A few minutes later, some names were called out.  Not mine.  After a long wait, I went to the clerk to make enquiries. He looked at me with a bemused expression on his face. ‘Have you gone deaf?  I screamed ‘Kumar, Kumar’ 10 times,’ he said.

So that’s it. He had taken the liberty of amputating the head and tail of my name so as to mouth it the way he wanted.

Had it assumed an anthropomorphic form, I thought, my name would’ve bled to death! Kumar, Kumaran, Sumar, Shivkumar etc are the names by which I am known to people hailing from north of the Vindhyas – indeed there are exceptions.

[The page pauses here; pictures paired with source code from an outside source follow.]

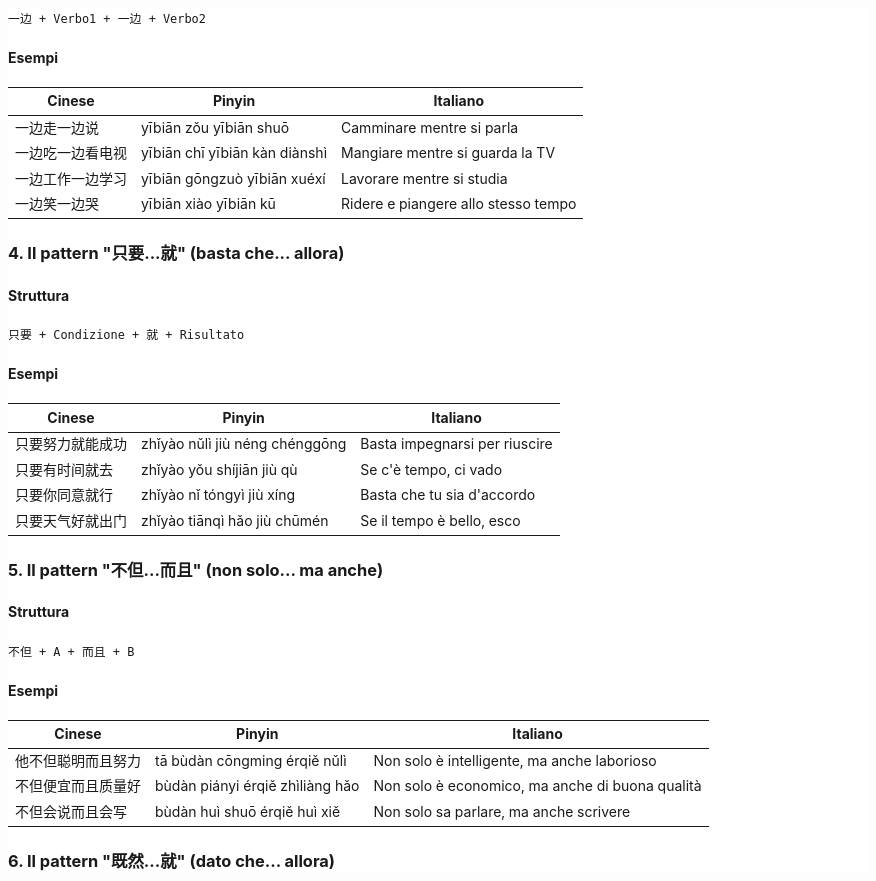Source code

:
 ```text
一边 + Verbo1 + 一边 + Verbo2
```

#### Esempi

| Cinese | Pinyin | Italiano |
| -------- | -------- | ---------- |
| 一边走一边说 | yībiān zǒu yībiān shuō | Camminare mentre si parla |
| 一边吃一边看电视 | yībiān chī yībiān kàn diànshì | Mangiare mentre si guarda la TV |
| 一边工作一边学习 | yībiān gōngzuò yībiān xuéxí | Lavorare mentre si studia |
| 一边笑一边哭 | yībiān xiào yībiān kū | Ridere e piangere allo stesso tempo |

### 4. Il pattern "只要...就" (basta che... allora)

#### Struttura

```text
只要 + Condizione + 就 + Risultato
```

#### Esempi

| Cinese | Pinyin | Italiano |
| -------- | -------- | ---------- |
| 只要努力就能成功 | zhǐyào nǔlì jiù néng chénggōng | Basta impegnarsi per riuscire |
| 只要有时间就去 | zhǐyào yǒu shíjiān jiù qù | Se c'è tempo, ci vado |
| 只要你同意就行 | zhǐyào nǐ tóngyì jiù xíng | Basta che tu sia d'accordo |
| 只要天气好就出门 | zhǐyào tiānqì hǎo jiù chūmén | Se il tempo è bello, esco |

### 5. Il pattern "不但...而且" (non solo... ma anche)

#### Struttura

```text
不但 + A + 而且 + B
```

#### Esempi

| Cinese | Pinyin | Italiano |
| -------- | -------- | ---------- |
| 他不但聪明而且努力 | tā bùdàn cōngming érqiě nǔlì | Non solo è intelligente, ma anche laborioso |
| 不但便宜而且质量好 | bùdàn piányi érqiě zhìliàng hǎo | Non solo è economico, ma anche di buona qualità |
| 不但会说而且会写 | bùdàn huì shuō érqiě huì xiě | Non solo sa parlare, ma anche scrivere |

### 6. Il pattern "既然...就" (dato che... allora)
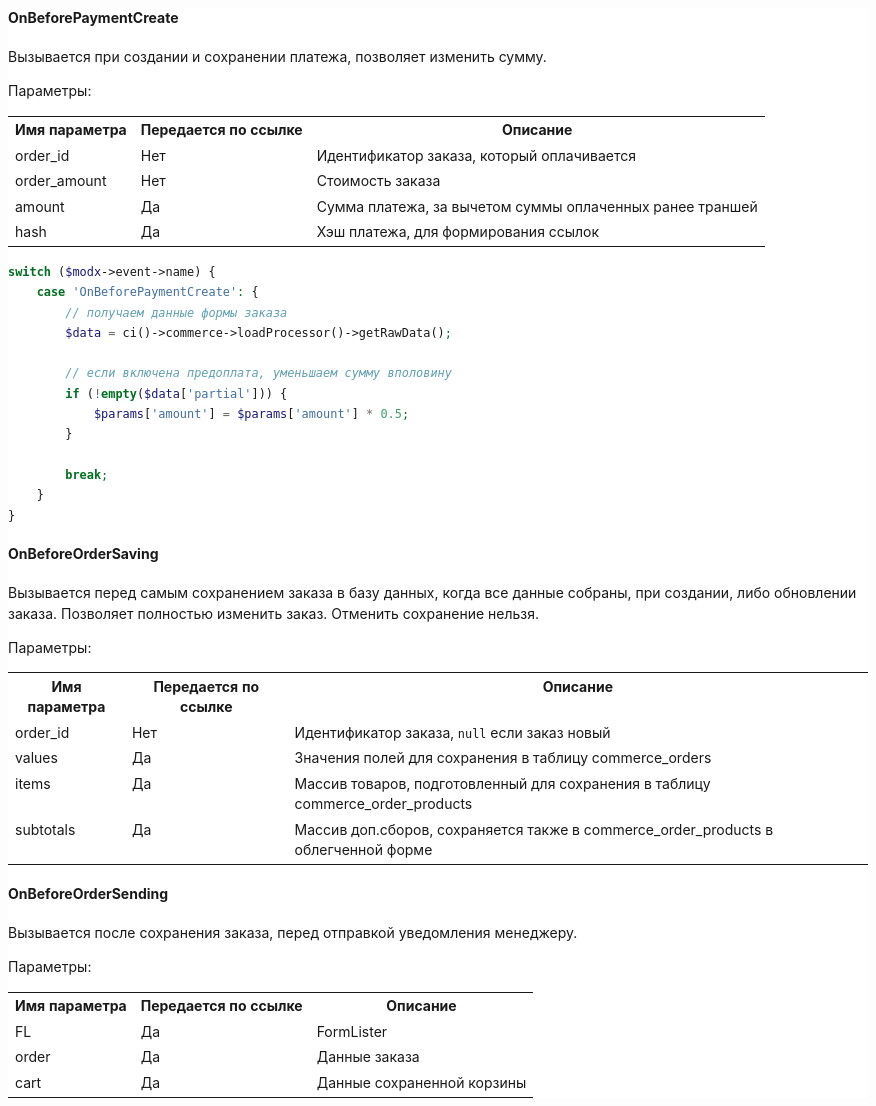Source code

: #### OnBeforePaymentCreate

Вызывается при создании и сохранении платежа, позволяет изменить сумму.

Параметры:
<table width="100%">
<tr><th>Имя параметра</th><th>Передается по ссылке</th><th>Описание</th></tr>
<tr><td>order_id</td><td>Нет</td><td>Идентификатор заказа, который оплачивается</td></tr>
<tr><td>order_amount</td><td>Нет</td><td>Стоимость заказа</td></tr>
<tr><td>amount</td><td>Да</td><td>Сумма платежа, за вычетом суммы оплаченных ранее траншей</td></tr>
<tr><td>hash</td><td>Да</td><td>Хэш платежа, для формирования ссылок</td></tr>
</table>

```php
switch ($modx->event->name) {
    case 'OnBeforePaymentCreate': {
        // получаем данные формы заказа
        $data = ci()->commerce->loadProcessor()->getRawData();

        // если включена предоплата, уменьшаем сумму вполовину
        if (!empty($data['partial'])) {
            $params['amount'] = $params['amount'] * 0.5;
        }

        break;
    }
}
```

#### OnBeforeOrderSaving

Вызывается перед самым сохранением заказа в базу данных, когда все данные собраны, при создании, либо обновлении заказа. Позволяет полностью изменить заказ. Отменить сохранение нельзя.

Параметры:
<table width="100%">
<tr><th>Имя параметра</th><th>Передается по ссылке</th><th>Описание</th></tr>
<tr><td>order_id</td><td>Нет</td><td>Идентификатор заказа, <code>null</code> если заказ новый</td></tr>
<tr><td>values</td><td>Да</td><td>Значения полей для сохранения в таблицу commerce_orders</td></tr>
<tr><td>items</td><td>Да</td><td>Массив товаров, подготовленный для сохранения в таблицу commerce_order_products</td></tr>
<tr><td>subtotals</td><td>Да</td><td>Массив доп.сборов, сохраняется также в commerce_order_products в облегченной форме</td></tr>
</table>

#### OnBeforeOrderSending

Вызывается после сохранения заказа, перед отправкой уведомления менеджеру.

Параметры:
<table width="100%">
<tr><th>Имя параметра</th><th>Передается по ссылке</th><th>Описание</th></tr>
<tr><td>FL</td><td>Да</td><td>FormLister</td></tr>
<tr><td>order</td><td>Да</td><td>Данные заказа</td></tr>
<tr><td>cart</td><td>Да</td><td>Данные сохраненной корзины</td></tr>
</table>
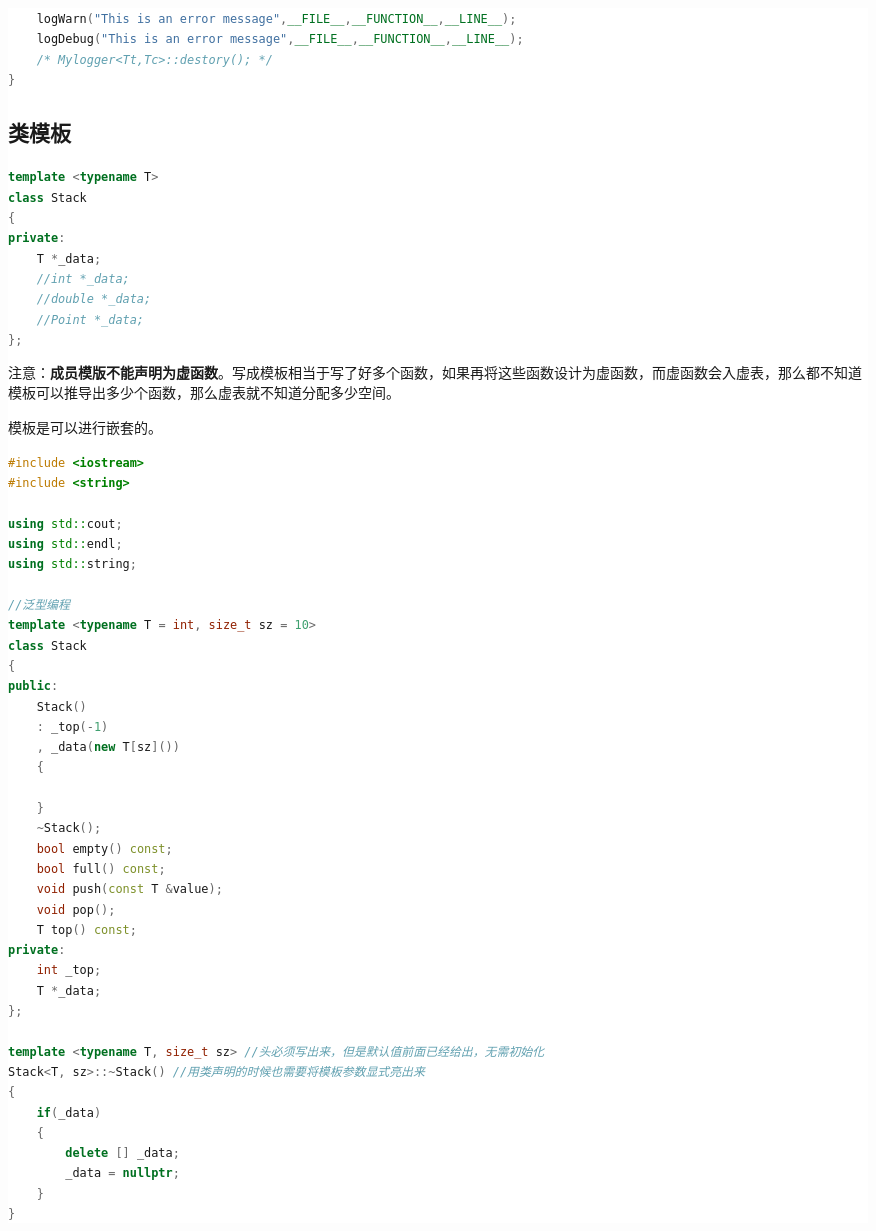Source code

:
 ```c++
    logWarn("This is an error message",__FILE__,__FUNCTION__,__LINE__);
    logDebug("This is an error message",__FILE__,__FUNCTION__,__LINE__);
    /* Mylogger<Tt,Tc>::destory(); */
}
```



## 类模板

```c++
template <typename T>
class Stack
{
private:
    T *_data;
    //int *_data;
    //double *_data;
    //Point *_data;
};
```

注意：**成员模版不能声明为虚函数**。写成模板相当于写了好多个函数，如果再将这些函数设计为虚函数，而虚函数会入虚表，那么都不知道模板可以推导出多少个函数，那么虚表就不知道分配多少空间。

模板是可以进行嵌套的。

```c++
#include <iostream>
#include <string>

using std::cout;
using std::endl;
using std::string;

//泛型编程
template <typename T = int, size_t sz = 10>
class Stack
{
public:
    Stack()
    : _top(-1)
    , _data(new T[sz]())
    {

    }
    ~Stack();
    bool empty() const;
    bool full() const;
    void push(const T &value);
    void pop();
    T top() const;
private:
    int _top;
    T *_data;
};

template <typename T, size_t sz> //头必须写出来，但是默认值前面已经给出，无需初始化
Stack<T, sz>::~Stack() //用类声明的时候也需要将模板参数显式亮出来
{
    if(_data)
    {
        delete [] _data;
        _data = nullptr;
    }
}

```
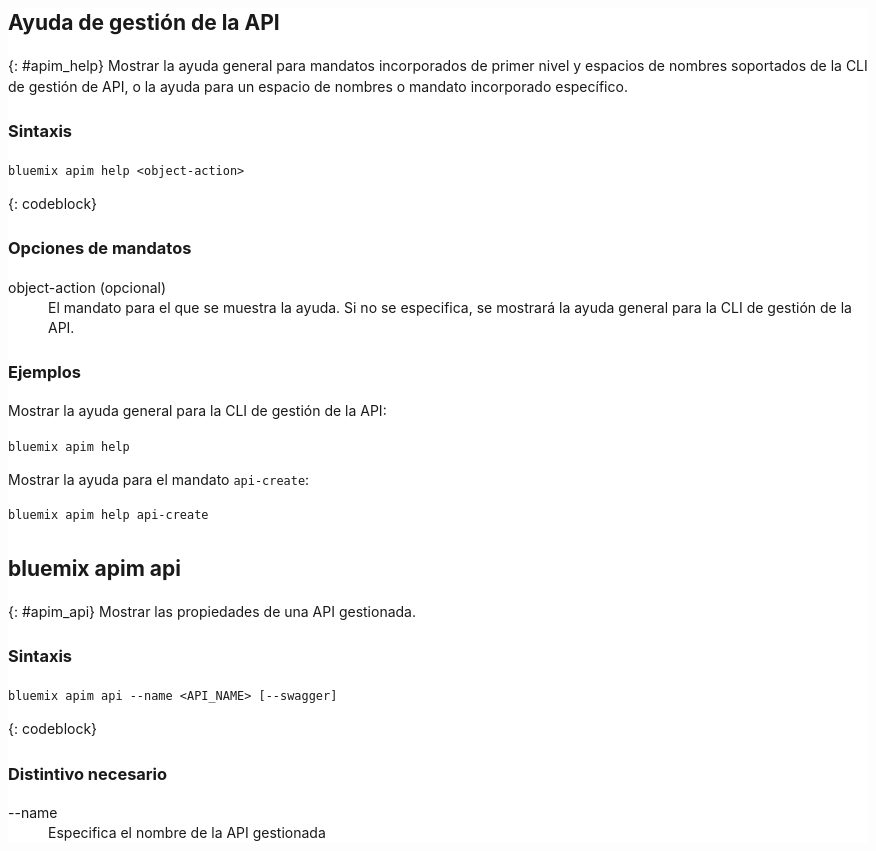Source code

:   
## Ayuda de gestión de la API
{: #apim_help}
Mostrar la ayuda general para mandatos incorporados de primer nivel y espacios de nombres soportados de la CLI de gestión de API, o la ayuda para un espacio de nombres o mandato incorporado específico.

### Sintaxis

```
bluemix apim help <object-action>
```
{: codeblock}

### Opciones de mandatos

   <dl>
   <dt>object-action (opcional)</dt>
   <dd>El mandato para el que se muestra la ayuda. Si no se especifica, se mostrará la ayuda general para la CLI de gestión de la API.</dd>
   </dl>

### Ejemplos

Mostrar la ayuda general para la CLI de gestión de la API:

```
bluemix apim help
```

Mostrar la ayuda para el mandato `api-create`:

```
bluemix apim help api-create
```



## bluemix apim api
{: #apim_api}
Mostrar las propiedades de una API gestionada.

### Sintaxis
```
bluemix apim api --name <API_NAME> [--swagger]
```
{: codeblock}

### Distintivo necesario
   <dl>
   <dt>--name</dt>
   <dd>Especifica el nombre de la API gestionada</dd>
   </dl>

For them verbalising my name looks rather demanding. Most of them have difficulty with the first syllable in my name. For some the difficulty persists with the last two letters as well. So they, like an overzealous, knife-happy surgeon amputate my name!

The company I was once working with had several foreign visitors – customers, suppliers, technical and legal advisors. Often, I received them on arrival.

Whenever I handed my card to the visitors in exchange of theirs, I impulsively cautioned them that pronouncing my name could be difficult as it did not lend itself to easy articulation.

But all of them discounted my apprehension, uttering it with effortless ease. Look at the irony. An Indian finds it difficult to pronounce another Indian’s name while foreigners do it swimmingly!

So, not much amused by the manner in which some of my compatriots take liberties with it, I had once toyed with the idea of changing my name, though I frenetically faulted politicians for rechristening roads, places, cities, and at times even states. Moreover, my name, I often felt was obscure and devoid of any charm.

But to my chagrin, I immediately came to realise that such a name change was beyond me what with my wife queering my pitch.  According to her, my name could’ve been given to me by my parents at an auspicious time in a temple, and therefore it’s sacrosanct.

Trifling with it meant showing disrespect to the departed souls. Therefore, if you ever think that you’re going to change your name, you have another thing coming, she said, nipping my plan in the bud.